● **PROBLEM TO SOLVE**:
Which lines of the entries below run from the one holding "right shoulder: (231, 546)" to the one holding "right front paw: (745, 272)", inclusive? Set down exactly those lines and no others.

● **PROVIDED MATERIAL**:
- - - - - - -

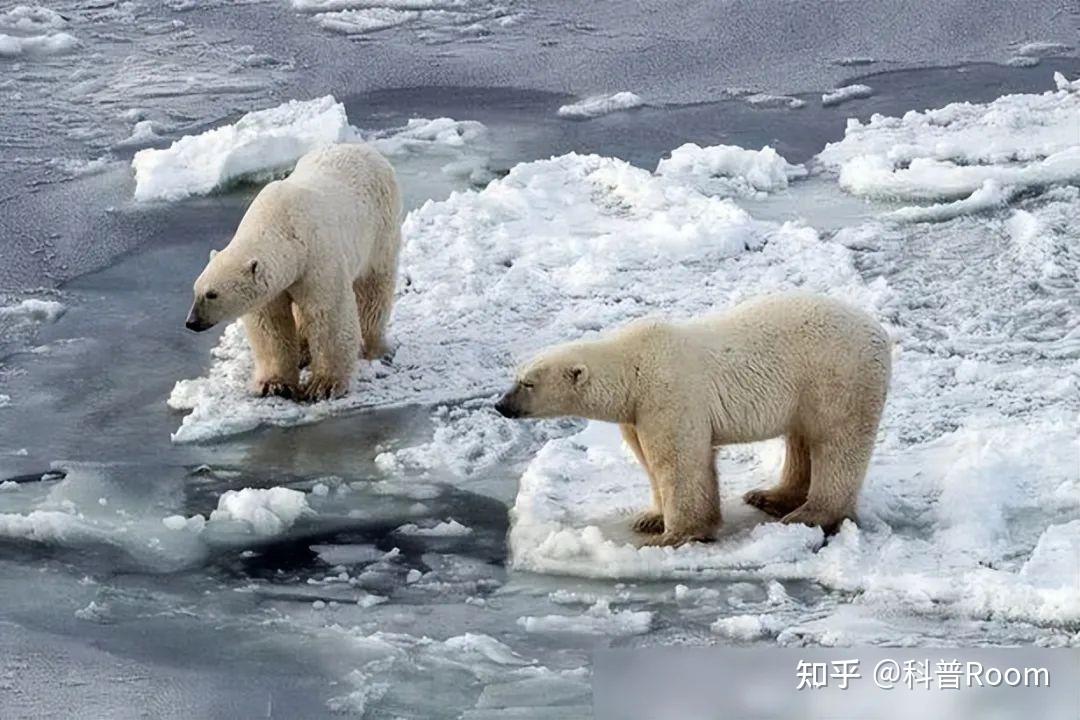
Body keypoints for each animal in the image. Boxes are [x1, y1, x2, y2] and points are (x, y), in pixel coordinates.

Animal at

- - - - - - -

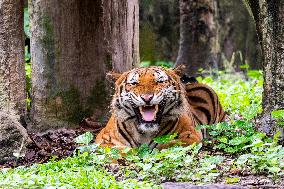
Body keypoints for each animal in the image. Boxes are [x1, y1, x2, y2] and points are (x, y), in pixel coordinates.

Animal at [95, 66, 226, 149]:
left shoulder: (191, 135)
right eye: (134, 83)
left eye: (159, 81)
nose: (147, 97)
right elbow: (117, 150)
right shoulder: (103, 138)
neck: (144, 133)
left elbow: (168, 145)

- - - - - - -

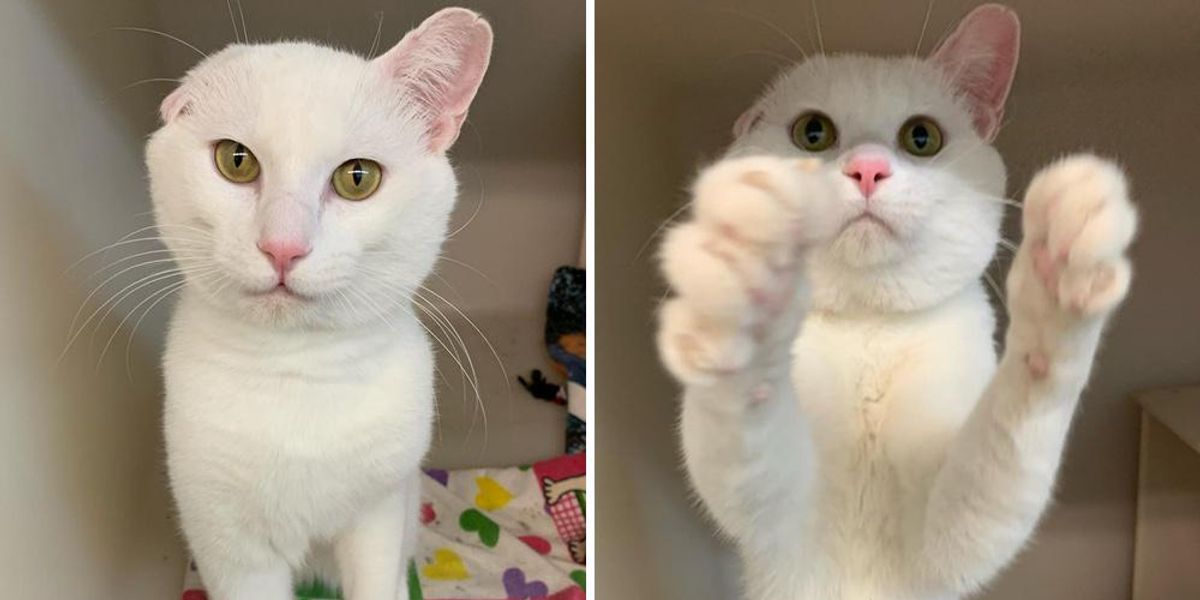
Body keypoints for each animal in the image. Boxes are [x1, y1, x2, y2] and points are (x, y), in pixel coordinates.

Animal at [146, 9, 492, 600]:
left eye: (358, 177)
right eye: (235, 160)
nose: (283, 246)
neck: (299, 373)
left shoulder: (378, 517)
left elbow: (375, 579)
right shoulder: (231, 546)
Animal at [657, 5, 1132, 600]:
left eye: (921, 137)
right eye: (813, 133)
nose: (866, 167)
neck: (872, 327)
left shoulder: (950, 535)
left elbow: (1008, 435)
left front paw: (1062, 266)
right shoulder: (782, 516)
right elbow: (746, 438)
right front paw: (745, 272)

- - - - - - -

● **RESPONSE AREA**:
right shoulder: (231, 546)
Animal at [657, 5, 1132, 600]:
left eye: (921, 137)
right eye: (813, 133)
nose: (866, 167)
neck: (872, 327)
left shoulder: (950, 535)
left elbow: (1008, 435)
left front paw: (1062, 266)
right shoulder: (782, 516)
right elbow: (746, 438)
right front paw: (745, 272)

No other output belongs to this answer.